Show HN: Mummify – Preserve web content, fight link rot

[+] donpdonp|12 years ago|reply

Its worth mentioning the http://archiveteam.org/ which does a lot of important web archival work.

They use the Web ARChive format (WARC http://fileformats.archiveteam.org/wiki/WARC ) which I hope mummify and other such services will standardize on.

[+] nine_k|12 years ago|reply

The approach is nice, the problem being solved is real. Hopefully paying customers will flock in.

The question: is mummify.it itself going to go under some day?

So I'll wait for an open-source analog of this service, to run on my own tiny server. (Or carve some time to write it myself, of course.)

[+] toomuchtodo|12 years ago|reply

There already is an open source analog:

http://www.archiveteam.org/index.php?title=Wget_with_WARC_ou... + http://archive.org/web/web.php

[+] lesinski|12 years ago|reply

How is Mummify going to get around the copyright implications of ripping off the now removed piece of content which they don't own?

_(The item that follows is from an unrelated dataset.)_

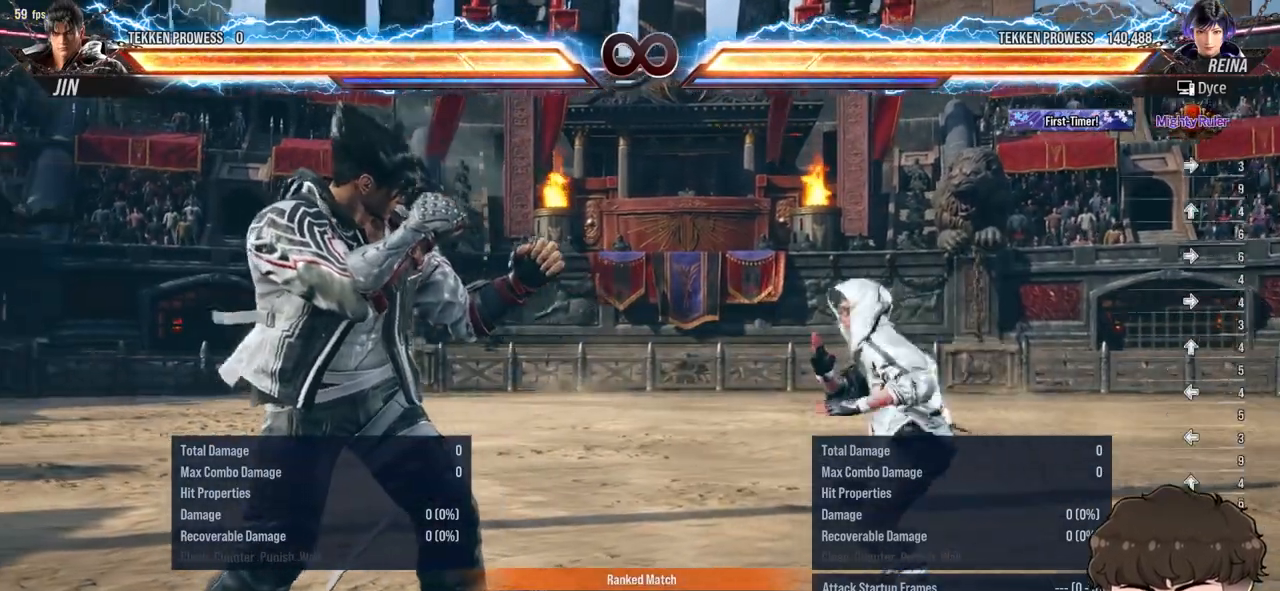
{"buttons": ["DPAD_RIGHT"], "events": [[133, "DPAD_UP", "down"], [200, "DPAD_UP", "up"], [300, "DPAD_RIGHT", "down"], [367, "DPAD_RIGHT", "up"], [433, "DPAD_RIGHT", "down"]]}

Also wondering: what happens if the publisher redirects the old URL to a new place -- maybe an "update"... or maybe a useless hub page?

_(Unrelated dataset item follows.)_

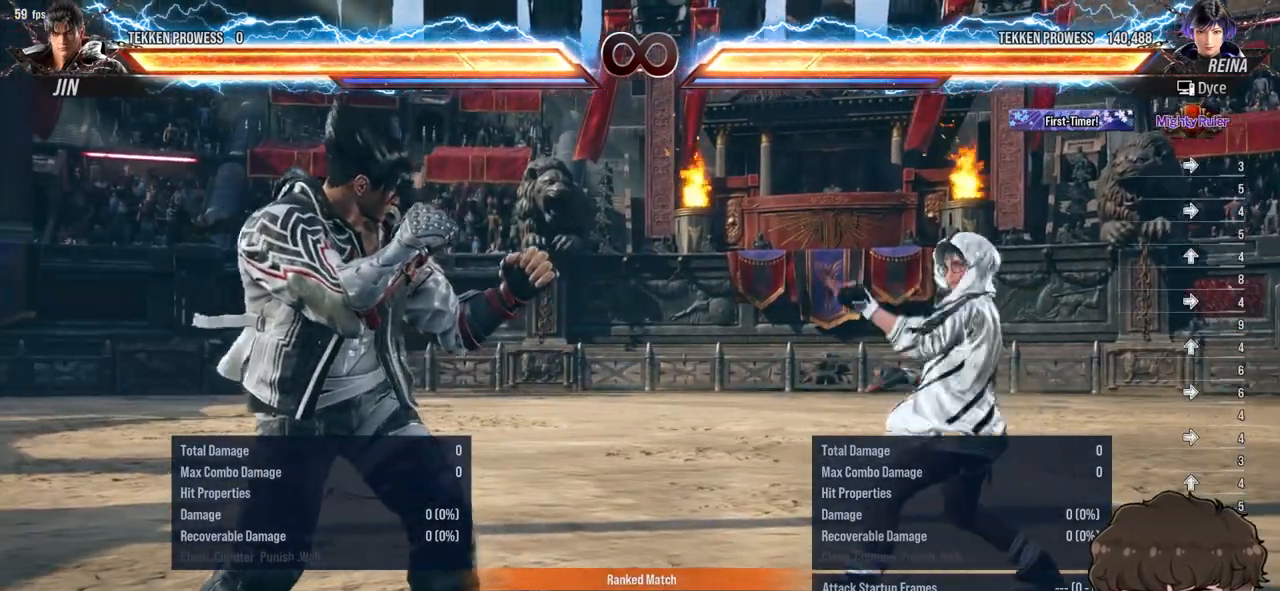
{"buttons": [], "events": [[33, "DPAD_RIGHT", "up"], [183, "DPAD_RIGHT", "down"], [200, "DPAD_RIGHT", "up"], [283, "DPAD_RIGHT", "down"], [350, "DPAD_RIGHT", "up"], [433, "DPAD_RIGHT", "down"], [500, "DPAD_RIGHT", "up"]]}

[+] arb99|12 years ago|reply

Weird pricing plan. At even the most expensive plan (of 15$/mo) only 50 'mummies' a month. Seems like an arbitrarily low number

[+] hk__2|12 years ago|reply

There are free alternatives, like Peeep.us [1] and Archive.is.

[1]: http://www.peeep.us/

[2]: http://archive.is/

[+] desireco42|12 years ago|reply

I don't get the number of free/paid mummifications? Seems very low, space or bandwidth are abundant.

I think, and with respect to original developer, this is more a feature then an app and probably would help if it would be developed further to target more specific problem/group.

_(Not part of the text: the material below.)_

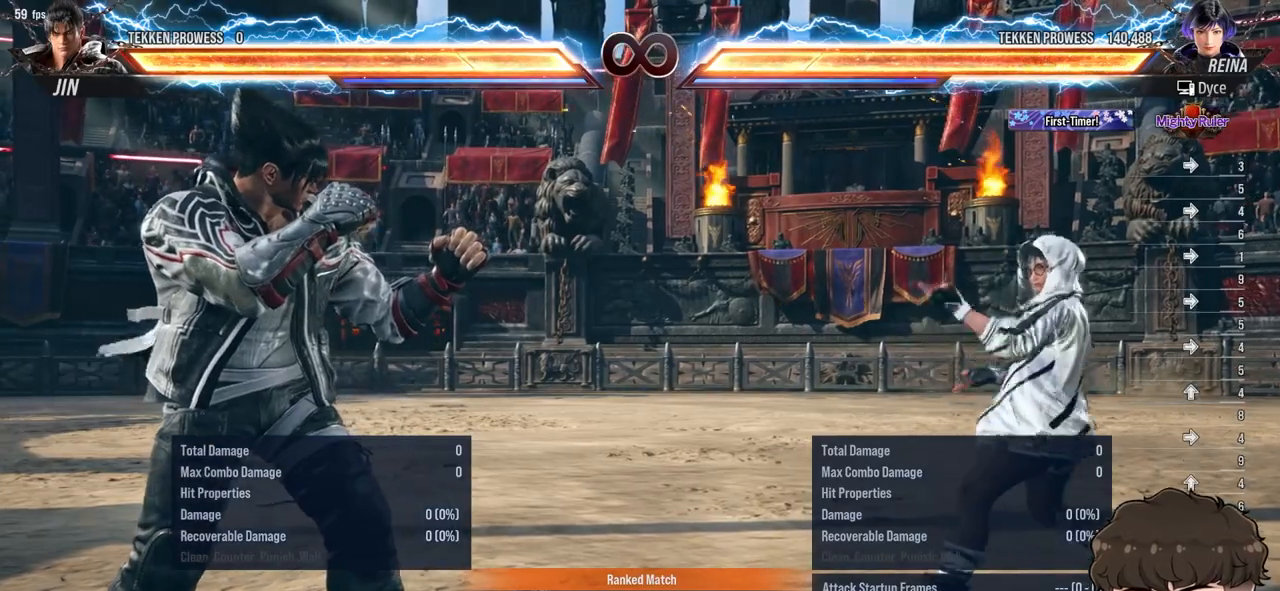
{"buttons": ["DPAD_RIGHT"], "events": [[183, "DPAD_LEFT", "down"], [250, "DPAD_LEFT", "up"], [317, "DPAD_LEFT", "down"], [400, "DPAD_LEFT", "up"], [500, "DPAD_RIGHT", "down"]]}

Having said that, I wish you best.

[+] pasbesoin|12 years ago|reply

The OP depends upon Javascript for any and all content delivery/rendition. Given the topic at hand, I find this more than a bit ironic.

I gather from the comments that this is some sort of online storage of a copy. That may serve some use cases over the short term.

If you really want to avoid loss or "link rot", maintain your own copy on your own equipment.

I've been around to observe everything from personal interest changes, death, corporate policy changes, ownership transfers, deliberate manipulation... etc. -- you get the idea -- effect the ability to pull even what were formerly considered very stable and long-standing, aka "permanent", resources.

If you want to ensure you have access, save your own copy onto hardware that you own. End of story.

[+] AznHisoka|12 years ago|reply

50 mummies per month for the highest plan is way way way too low. It should 10,000 or even 50,000. Think about it this way: the people who are willing to pay you for this type of service are probably huge publishers who would use this service to share their URLs to their followers in Twitter, Facebook, etc.

[+] zackbloom|12 years ago|reply

Doesn't help them much if a huge publisher is paying them $15 a month. That type of sale would require a SLA too, they really just need a contact email address.

[+] alok-g|12 years ago|reply

I would be happy with 1000 per month. Typically 10 from HN everyday and 10 from elsewhere. But I would not pay $50 per month for this.

[+] MWil|12 years ago|reply

and if Mummify goes down...

Would it be a better option if the "permanents" were shared across p2p/bittorrent and every unique item had at least 10 shares distributed across the globe, maybe a max of 20. When one share host goes down, it just picks up a replacement.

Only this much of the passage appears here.